During that (almost daily) fragile time, I try very hard to not ask myself why. Instead, I just keep feeling my way, trying not to think, trying not to succumb to that dark interior voice that tells me none of it matters and to give it up.
I know this sounds melodramatic and tragic and perhaps even a little sad, but it’s not. There is something invigorating and satisfying when I ignore all the distractions and my stupid anxieties (Oh my! There’s simply not enough time! – I have to clean the sink!)
Because the other benefit of honouring what I say I want to do is that I have become quite adept at identifying this same kind of bullshit in other areas of my life (exercise, friends, other creative endeavours).
I think this blog post has become a letter to that naysaying smaller part of me.
At the risk of sounding a little multiple-personality disorder-ish, I just want to say to myself, I’m SO onto me and my frantic attempts to make me quit. Go away!
It’s just too bad that me & I have to share the same body.
I think I might have mentioned previously that I’m a Gemini? It seems worth noting for some reason…
Related articles
- ‘Good Writing Never Soothes or Comforts’: Joy Williams on Writing (theatlantic.com)
- Joy Williams on Why Writers Write (brainpickings.org)
You know I haven’t been writing lately and I miss that big inky black sea; I love the searchy graspy part of going into that space. So well put, as you always do. When I read your blog I am always reinspired in so many ways. I’ve been cleaning sinks. Time to write. Because.
Dear Miz-Mary-Fellow-Cleaner-of-Sinks. I guess the good news is that our houses are clean 🙂
I’m glad you’re going back ‘in’, it’s always interesting to see what emerges…and I find it easier if I keep at it (NOT that it always happens that way, but still…)
What’s wrong with a clean sink I ask you? Every self respecting Dyck has one!
Barb, Is there any issue in life that scrubbing a sink can’t solve? If I have a shaker of Comet and a thick rag, baby, I’m ready to roll!
I love your similies, metaphors, descriptive writing and perimenopausal angst. As for the menopause, this too shall pass, and you will realize cleaning the sink is not a priority … haha, whenever you say something like that, it reminds me of your mother.
As a fellow Gemini, I salute you!
Dear Fellow-Gemini, I’m glad you enjoyed my metaphors-gone-mad 🙂 As for the sink?
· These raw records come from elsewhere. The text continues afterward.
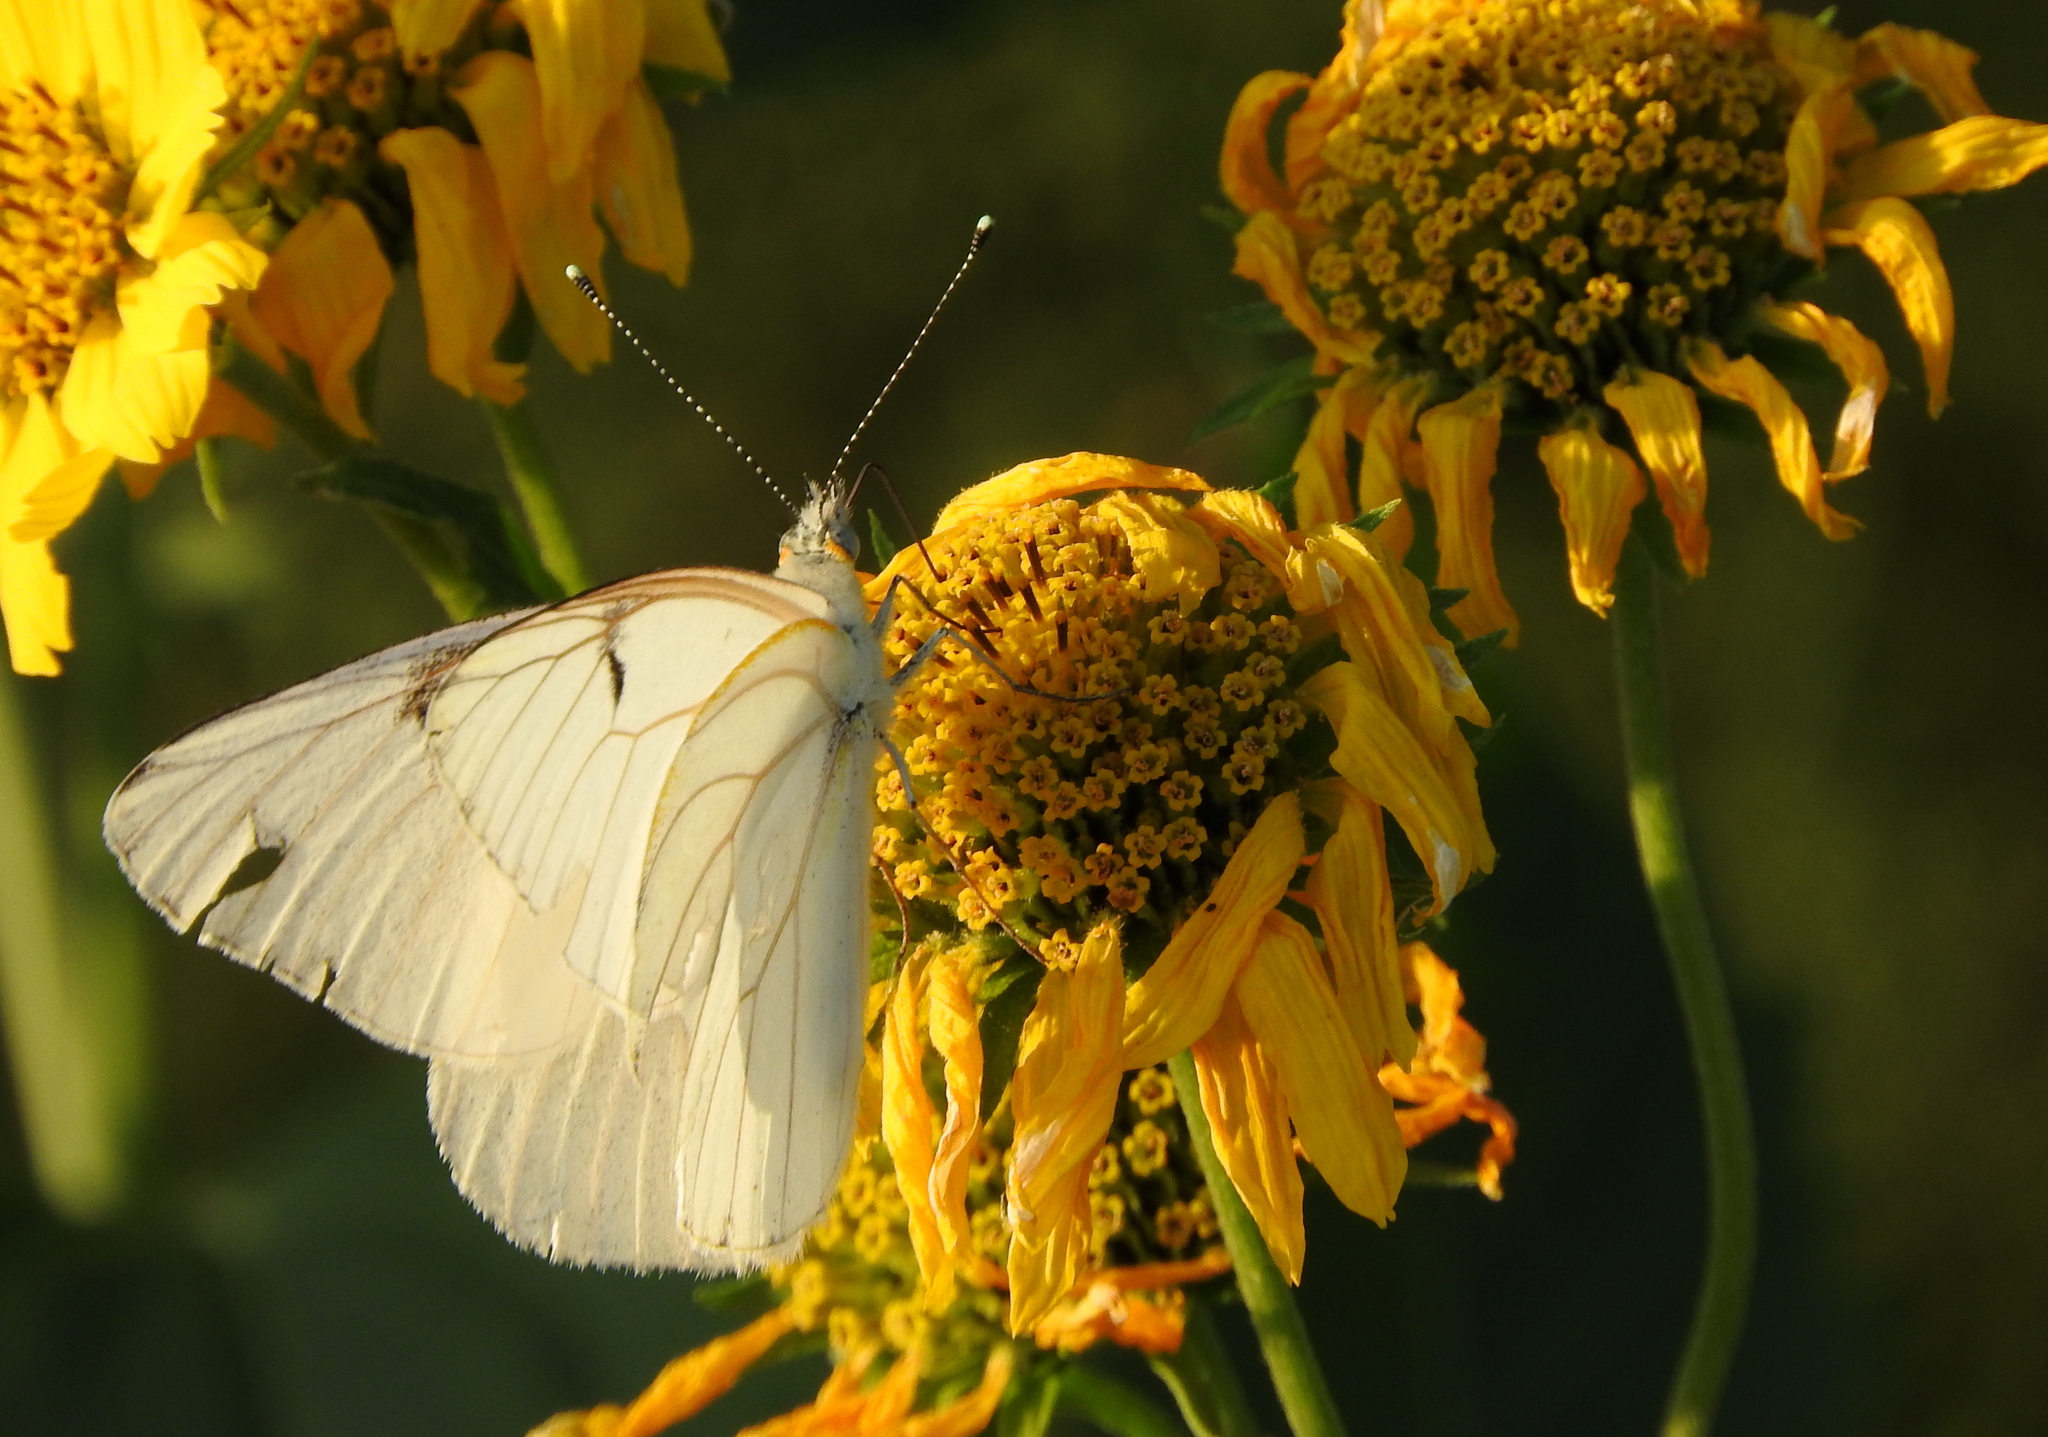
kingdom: Animalia
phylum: Arthropoda
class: Insecta
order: Lepidoptera
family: Pieridae
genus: Tatochila
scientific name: Tatochila mercedis
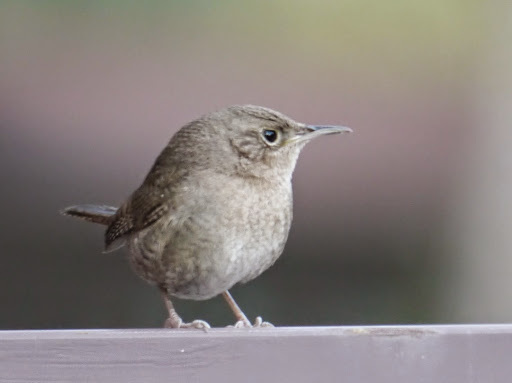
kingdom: Animalia
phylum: Chordata
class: Aves
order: Passeriformes
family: Troglodytidae
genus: Troglodytes
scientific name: Troglodytes aedon
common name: House wren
It is amazing what becomes a ‘priority’ when I’m creatively exploring ways to avoid the very thing I say that I want to do more than anything…yup, most assuredly a passed-down maternal Dyck trait. Still working at shaking that one off my back!
So much gnashing about writing – a whole industry of books on how to get yourself to sit down and write them! This one, tho, looks interesting – but I have to admit I am not too curious about how or why others write – maybe because I know now why I do it. I write because I’m better at it than I am at life.
Ah Sarah…do you really think you’re better at writing than life?? Couldn’t we call it a draw? Your life looks pretty darned alright from this angle 🙂
I think what I love about this book is the different descriptions of what it is like for other writers…and we’re not talking just the angsty bits (which I admit I seem to be drawn to) but the fabulous ways they try to nail down the mysteriousness of it. I think just about all of them admit to being woefully inadequate at actually being able to describe how it works, but they get close, and I find that very illuminating.